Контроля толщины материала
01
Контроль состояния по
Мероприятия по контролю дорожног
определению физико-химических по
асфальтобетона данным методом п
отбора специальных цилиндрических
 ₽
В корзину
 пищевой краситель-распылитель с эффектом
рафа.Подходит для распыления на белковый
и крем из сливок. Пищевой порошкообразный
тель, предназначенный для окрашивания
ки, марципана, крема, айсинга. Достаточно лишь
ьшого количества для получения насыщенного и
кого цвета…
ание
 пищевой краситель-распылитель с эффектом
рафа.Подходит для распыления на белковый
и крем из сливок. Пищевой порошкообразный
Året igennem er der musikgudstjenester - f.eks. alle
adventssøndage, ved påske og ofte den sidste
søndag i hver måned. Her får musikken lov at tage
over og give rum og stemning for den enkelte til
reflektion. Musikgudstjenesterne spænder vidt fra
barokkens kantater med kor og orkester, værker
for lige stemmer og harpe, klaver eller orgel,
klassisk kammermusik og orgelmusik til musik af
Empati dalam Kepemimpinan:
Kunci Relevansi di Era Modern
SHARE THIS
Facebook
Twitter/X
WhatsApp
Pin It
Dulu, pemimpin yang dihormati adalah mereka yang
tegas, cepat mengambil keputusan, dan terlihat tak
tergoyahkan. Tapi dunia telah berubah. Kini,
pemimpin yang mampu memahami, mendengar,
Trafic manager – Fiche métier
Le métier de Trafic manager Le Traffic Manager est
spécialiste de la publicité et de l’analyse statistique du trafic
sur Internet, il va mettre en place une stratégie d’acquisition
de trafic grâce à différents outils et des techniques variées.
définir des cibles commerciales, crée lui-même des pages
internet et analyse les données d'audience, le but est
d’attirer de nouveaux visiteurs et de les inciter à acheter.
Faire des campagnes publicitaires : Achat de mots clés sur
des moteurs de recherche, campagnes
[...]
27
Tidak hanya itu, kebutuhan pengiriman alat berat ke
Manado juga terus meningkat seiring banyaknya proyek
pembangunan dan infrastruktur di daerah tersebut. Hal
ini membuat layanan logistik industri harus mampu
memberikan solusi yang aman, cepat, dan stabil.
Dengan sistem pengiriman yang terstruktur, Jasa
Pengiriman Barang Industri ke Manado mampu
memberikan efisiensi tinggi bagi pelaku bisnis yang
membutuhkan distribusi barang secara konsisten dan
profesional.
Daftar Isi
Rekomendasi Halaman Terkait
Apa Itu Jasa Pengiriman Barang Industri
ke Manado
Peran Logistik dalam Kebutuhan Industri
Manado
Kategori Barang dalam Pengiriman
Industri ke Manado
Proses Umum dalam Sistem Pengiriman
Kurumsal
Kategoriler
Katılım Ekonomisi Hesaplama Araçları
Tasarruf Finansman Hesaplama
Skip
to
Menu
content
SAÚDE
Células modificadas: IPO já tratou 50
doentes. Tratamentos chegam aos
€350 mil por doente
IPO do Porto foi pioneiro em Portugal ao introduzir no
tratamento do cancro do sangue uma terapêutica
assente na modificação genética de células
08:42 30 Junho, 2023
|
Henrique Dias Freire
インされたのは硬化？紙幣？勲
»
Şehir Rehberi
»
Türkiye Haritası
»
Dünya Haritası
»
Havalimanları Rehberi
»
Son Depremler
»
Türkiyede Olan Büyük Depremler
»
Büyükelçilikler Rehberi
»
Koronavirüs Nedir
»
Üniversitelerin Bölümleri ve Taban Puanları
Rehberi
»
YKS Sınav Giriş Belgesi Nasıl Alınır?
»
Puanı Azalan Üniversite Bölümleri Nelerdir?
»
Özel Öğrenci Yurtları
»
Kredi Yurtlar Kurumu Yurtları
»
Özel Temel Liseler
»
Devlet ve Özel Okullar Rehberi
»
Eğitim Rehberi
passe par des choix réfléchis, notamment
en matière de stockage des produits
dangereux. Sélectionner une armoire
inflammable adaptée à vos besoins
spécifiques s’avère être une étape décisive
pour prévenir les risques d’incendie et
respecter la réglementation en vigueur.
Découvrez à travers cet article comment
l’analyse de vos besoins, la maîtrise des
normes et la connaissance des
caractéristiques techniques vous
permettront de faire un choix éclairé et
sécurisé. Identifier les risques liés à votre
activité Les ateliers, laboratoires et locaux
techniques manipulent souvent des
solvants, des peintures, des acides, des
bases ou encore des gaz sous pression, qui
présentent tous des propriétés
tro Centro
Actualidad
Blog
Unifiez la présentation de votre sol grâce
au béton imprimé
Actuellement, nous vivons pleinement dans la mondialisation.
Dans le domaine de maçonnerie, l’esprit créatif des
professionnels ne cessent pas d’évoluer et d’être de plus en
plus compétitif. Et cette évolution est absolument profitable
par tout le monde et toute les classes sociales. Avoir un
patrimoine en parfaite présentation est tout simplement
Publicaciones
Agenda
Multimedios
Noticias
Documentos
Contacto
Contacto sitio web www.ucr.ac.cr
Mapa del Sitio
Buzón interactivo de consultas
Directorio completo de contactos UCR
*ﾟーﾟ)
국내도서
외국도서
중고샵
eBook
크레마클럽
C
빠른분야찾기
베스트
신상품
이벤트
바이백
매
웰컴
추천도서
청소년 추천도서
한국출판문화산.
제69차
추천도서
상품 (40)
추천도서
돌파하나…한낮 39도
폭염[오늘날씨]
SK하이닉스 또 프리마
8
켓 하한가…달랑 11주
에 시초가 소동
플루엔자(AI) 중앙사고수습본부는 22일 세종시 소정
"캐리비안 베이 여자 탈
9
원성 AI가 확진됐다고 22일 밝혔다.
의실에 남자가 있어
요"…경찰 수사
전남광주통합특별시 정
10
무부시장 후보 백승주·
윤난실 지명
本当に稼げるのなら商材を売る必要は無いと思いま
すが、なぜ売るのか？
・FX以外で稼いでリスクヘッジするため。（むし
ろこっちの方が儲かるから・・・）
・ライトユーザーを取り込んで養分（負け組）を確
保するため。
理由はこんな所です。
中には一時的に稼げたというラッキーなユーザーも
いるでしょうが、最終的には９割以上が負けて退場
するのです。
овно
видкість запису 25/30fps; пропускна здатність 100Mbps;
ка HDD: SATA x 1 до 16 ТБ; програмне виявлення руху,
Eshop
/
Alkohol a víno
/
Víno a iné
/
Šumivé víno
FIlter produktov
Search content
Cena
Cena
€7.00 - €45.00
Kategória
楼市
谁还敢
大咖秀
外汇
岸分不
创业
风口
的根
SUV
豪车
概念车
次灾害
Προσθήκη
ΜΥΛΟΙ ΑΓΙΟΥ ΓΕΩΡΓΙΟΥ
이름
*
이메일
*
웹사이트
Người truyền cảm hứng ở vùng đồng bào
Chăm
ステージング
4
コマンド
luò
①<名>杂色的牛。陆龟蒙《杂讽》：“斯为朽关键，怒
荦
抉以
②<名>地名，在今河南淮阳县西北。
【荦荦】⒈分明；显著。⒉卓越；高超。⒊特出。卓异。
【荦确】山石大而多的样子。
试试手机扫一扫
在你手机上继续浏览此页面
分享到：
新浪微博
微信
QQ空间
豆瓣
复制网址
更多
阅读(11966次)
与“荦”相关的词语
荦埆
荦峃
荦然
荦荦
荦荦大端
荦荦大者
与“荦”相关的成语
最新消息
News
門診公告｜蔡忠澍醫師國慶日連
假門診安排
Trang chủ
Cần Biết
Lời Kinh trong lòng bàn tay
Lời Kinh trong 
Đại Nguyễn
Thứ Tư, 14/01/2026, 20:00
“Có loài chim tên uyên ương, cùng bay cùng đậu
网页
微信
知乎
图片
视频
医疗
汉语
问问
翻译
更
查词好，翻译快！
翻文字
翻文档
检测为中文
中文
● ● ● ● ●
Reproduce the text of every record above with no changes, keeping each line as it appears.

Контроля толщины материала
01
Контроль состояния по
Мероприятия по контролю дорожног
определению физико-химических по
асфальтобетона данным методом п
отбора специальных цилиндрических
 ₽
В корзину
 пищевой краситель-распылитель с эффектом
рафа.Подходит для распыления на белковый
и крем из сливок. Пищевой порошкообразный
тель, предназначенный для окрашивания
ки, марципана, крема, айсинга. Достаточно лишь
ьшого количества для получения насыщенного и
кого цвета…
ание
 пищевой краситель-распылитель с эффектом
рафа.Подходит для распыления на белковый
и крем из сливок. Пищевой порошкообразный
Året igennem er der musikgudstjenester - f.eks. alle
adventssøndage, ved påske og ofte den sidste
søndag i hver måned. Her får musikken lov at tage
over og give rum og stemning for den enkelte til
reflektion. Musikgudstjenesterne spænder vidt fra
barokkens kantater med kor og orkester, værker
for lige stemmer og harpe, klaver eller orgel,
klassisk kammermusik og orgelmusik til musik af
Empati dalam Kepemimpinan:
Kunci Relevansi di Era Modern
SHARE THIS
Facebook
Twitter/X
WhatsApp
Pin It
Dulu, pemimpin yang dihormati adalah mereka yang
tegas, cepat mengambil keputusan, dan terlihat tak
tergoyahkan. Tapi dunia telah berubah. Kini,
pemimpin yang mampu memahami, mendengar,
Trafic manager – Fiche métier
Le métier de Trafic manager Le Traffic Manager est
spécialiste de la publicité et de l’analyse statistique du trafic
sur Internet, il va mettre en place une stratégie d’acquisition
de trafic grâce à différents outils et des techniques variées.
définir des cibles commerciales, crée lui-même des pages
internet et analyse les données d'audience, le but est
d’attirer de nouveaux visiteurs et de les inciter à acheter.
Faire des campagnes publicitaires : Achat de mots clés sur
des moteurs de recherche, campagnes
[...]
27
Tidak hanya itu, kebutuhan pengiriman alat berat ke
Manado juga terus meningkat seiring banyaknya proyek
pembangunan dan infrastruktur di daerah tersebut. Hal
ini membuat layanan logistik industri harus mampu
memberikan solusi yang aman, cepat, dan stabil.
Dengan sistem pengiriman yang terstruktur, Jasa
Pengiriman Barang Industri ke Manado mampu
memberikan efisiensi tinggi bagi pelaku bisnis yang
membutuhkan distribusi barang secara konsisten dan
profesional.
Daftar Isi
Rekomendasi Halaman Terkait
Apa Itu Jasa Pengiriman Barang Industri
ke Manado
Peran Logistik dalam Kebutuhan Industri
Manado
Kategori Barang dalam Pengiriman
Industri ke Manado
Proses Umum dalam Sistem Pengiriman
Kurumsal
Kategoriler
Katılım Ekonomisi Hesaplama Araçları
Tasarruf Finansman Hesaplama
Skip
to
Menu
content
SAÚDE
Células modificadas: IPO já tratou 50
doentes. Tratamentos chegam aos
€350 mil por doente
IPO do Porto foi pioneiro em Portugal ao introduzir no
tratamento do cancro do sangue uma terapêutica
assente na modificação genética de células
08:42 30 Junho, 2023
|
Henrique Dias Freire
インされたのは硬化？紙幣？勲
»
Şehir Rehberi
»
Türkiye Haritası
»
Dünya Haritası
»
Havalimanları Rehberi
»
Son Depremler
»
Türkiyede Olan Büyük Depremler
»
Büyükelçilikler Rehberi
»
Koronavirüs Nedir
»
Üniversitelerin Bölümleri ve Taban Puanları
Rehberi
»
YKS Sınav Giriş Belgesi Nasıl Alınır?
»
Puanı Azalan Üniversite Bölümleri Nelerdir?
»
Özel Öğrenci Yurtları
»
Kredi Yurtlar Kurumu Yurtları
»
Özel Temel Liseler
»
Devlet ve Özel Okullar Rehberi
»
Eğitim Rehberi
passe par des choix réfléchis, notamment
en matière de stockage des produits
dangereux. Sélectionner une armoire
inflammable adaptée à vos besoins
spécifiques s’avère être une étape décisive
pour prévenir les risques d’incendie et
respecter la réglementation en vigueur.
Découvrez à travers cet article comment
l’analyse de vos besoins, la maîtrise des
normes et la connaissance des
caractéristiques techniques vous
permettront de faire un choix éclairé et
sécurisé. Identifier les risques liés à votre
activité Les ateliers, laboratoires et locaux
techniques manipulent souvent des
solvants, des peintures, des acides, des
bases ou encore des gaz sous pression, qui
présentent tous des propriétés
tro Centro
Actualidad
Blog
Unifiez la présentation de votre sol grâce
au béton imprimé
Actuellement, nous vivons pleinement dans la mondialisation.
Dans le domaine de maçonnerie, l’esprit créatif des
professionnels ne cessent pas d’évoluer et d’être de plus en
plus compétitif. Et cette évolution est absolument profitable
par tout le monde et toute les classes sociales. Avoir un
patrimoine en parfaite présentation est tout simplement
Publicaciones
Agenda
Multimedios
Noticias
Documentos
Contacto
Contacto sitio web www.ucr.ac.cr
Mapa del Sitio
Buzón interactivo de consultas
Directorio completo de contactos UCR
*ﾟーﾟ)
국내도서
외국도서
중고샵
eBook
크레마클럽
C
빠른분야찾기
베스트
신상품
이벤트
바이백
매
웰컴
추천도서
청소년 추천도서
한국출판문화산.
제69차
추천도서
상품 (40)
추천도서
돌파하나…한낮 39도
폭염[오늘날씨]
SK하이닉스 또 프리마
8
켓 하한가…달랑 11주
에 시초가 소동
플루엔자(AI) 중앙사고수습본부는 22일 세종시 소정
"캐리비안 베이 여자 탈
9
원성 AI가 확진됐다고 22일 밝혔다.
의실에 남자가 있어
요"…경찰 수사
전남광주통합특별시 정
10
무부시장 후보 백승주·
윤난실 지명
本当に稼げるのなら商材を売る必要は無いと思いま
すが、なぜ売るのか？
・FX以外で稼いでリスクヘッジするため。（むし
ろこっちの方が儲かるから・・・）
・ライトユーザーを取り込んで養分（負け組）を確
保するため。
理由はこんな所です。
中には一時的に稼げたというラッキーなユーザーも
いるでしょうが、最終的には９割以上が負けて退場
するのです。
овно
видкість запису 25/30fps; пропускна здатність 100Mbps;
ка HDD: SATA x 1 до 16 ТБ; програмне виявлення руху,
Eshop
/
Alkohol a víno
/
Víno a iné
/
Šumivé víno
FIlter produktov
Search content
Cena
Cena
€7.00 - €45.00
Kategória
楼市
谁还敢
大咖秀
外汇
岸分不
创业
风口
的根
SUV
豪车
概念车
次灾害
Προσθήκη
ΜΥΛΟΙ ΑΓΙΟΥ ΓΕΩΡΓΙΟΥ
이름
*
이메일
*
웹사이트
Người truyền cảm hứng ở vùng đồng bào
Chăm
ステージング
4
コマンド
luò
①<名>杂色的牛。陆龟蒙《杂讽》：“斯为朽关键，怒
荦
抉以
②<名>地名，在今河南淮阳县西北。
【荦荦】⒈分明；显著。⒉卓越；高超。⒊特出。卓异。
【荦确】山石大而多的样子。
试试手机扫一扫
在你手机上继续浏览此页面
分享到：
新浪微博
微信
QQ空间
豆瓣
复制网址
更多
阅读(11966次)
与“荦”相关的词语
荦埆
荦峃
荦然
荦荦
荦荦大端
荦荦大者
与“荦”相关的成语
最新消息
News
門診公告｜蔡忠澍醫師國慶日連
假門診安排
Trang chủ
Cần Biết
Lời Kinh trong lòng bàn tay
Lời Kinh trong 
Đại Nguyễn
Thứ Tư, 14/01/2026, 20:00
“Có loài chim tên uyên ương, cùng bay cùng đậu
网页
微信
知乎
图片
视频
医疗
汉语
问问
翻译
更
查词好，翻译快！
翻文字
翻文档
检测为中文
中文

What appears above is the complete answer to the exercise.